Yet to completely ignore the cultural context of this crime is wrong. Henry Long, the ringleader, was removed from school at the age of 12; he followed his father and grandfather into the thieving “trade”. Albert Bowers left school at 11 and before the trial had already picked up three youth convictions. These young men could not read or write. For years they had not known school or structure. Their education was in petty crime.
Such problems do not solely beset Travellers but they are far more prevalent among Traveller communities. If we want to be a country where all are treated the same, where all live by the same rules and where the state does its best to furnish each with a decent chance in life, we have to end the squeamishness that prevents open talk about Travellers. This squeamishness is down to two fears. First, the fear of retribution. After the verdict on PC Harper’s death it emerged that the judge, Mr Justice Edis, brought the first trial to a temporary halt over an alleged potential plot to intimidate jurors. Extra security measures were brought in. Jurors were referred to by number not name. One juror was dismissed for acting oddly in court, mouthing pleasantries at the defendants. Whether she was motivated by misplaced friendliness or fear of someone up in that public gallery we do not know, but most will not be shocked by revelations of intimidation.

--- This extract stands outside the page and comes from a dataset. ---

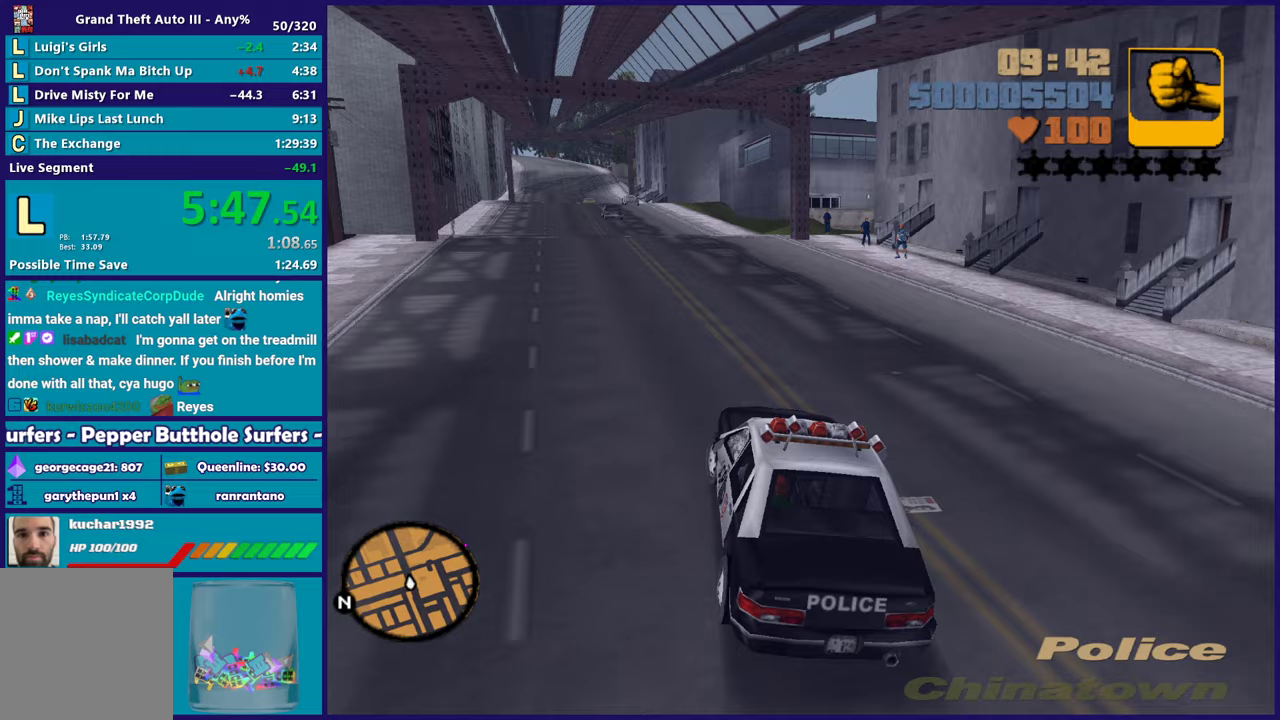
{"dt_ms": 1000, "buttons": [], "left_stick": "right", "right_stick": "center", "button_events": [[383, "R2", "up"], [717, "A", "down"], [967, "A", "up"]]}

The fear of the bullet, the knife, the burnt-out car; this helps the lawless elements of Traveller culture maintain a certain power, and gives the law-abiding majority of Travellers a terrible name.
The second fear is that of being labelled racist. Since the Equality Act 2010 recognised Gypsy, Roma and Travellers as ethnic minorities, race has been used to shield this culture from due scrutiny. Sensible questions about why those within these groups are more likely to be in prison, more likely to be illiterate or more likely to suffer domestic violence prompt cries of racism. In April a Channel 4 Dispatches programme titled The Truth About Traveller Crime was dubbed “dehumanising” by activists and investigated by Ofcom. Desperate not to offend, the authorities turn a culturally sensitive blind eye.
The fears hush most into silence, and the silence means the stand-off between Travellers and the rest of society continues uneasily. Many feel disquieted to see the mobile homes rolling on to a local beauty spot, a portent too often of littering, mess, anti-social behaviour. Meanwhile those in Traveller communities are hardly “living their best lives”. Travellers die about ten years earlier than the rest of us. They have higher rates of chronic illness. Their suicide rates are six times higher.
You might argue that they choose to live like this, but the babies born into that life don’t. Many are destined to repeat the same pattern: leave school in your early teens, drift into a life of odd jobs and petty crime, never move beyond the circles you were raised in. As long as the culturally sensitive force-field exists around Travellers, these children are abandoned to a fate that should not be tolerated in 21st-century Britain.
It is a scandal that some Gypsy and Traveller children are taken out of school at primary age; that some start work as young as ten; that about 65 per cent of Traveller children are persistently absent from school; that they have the lowest attainment of all ethnic groups throughout their school years and are far more likely to be excluded. Are we to be surprised when they choose crime?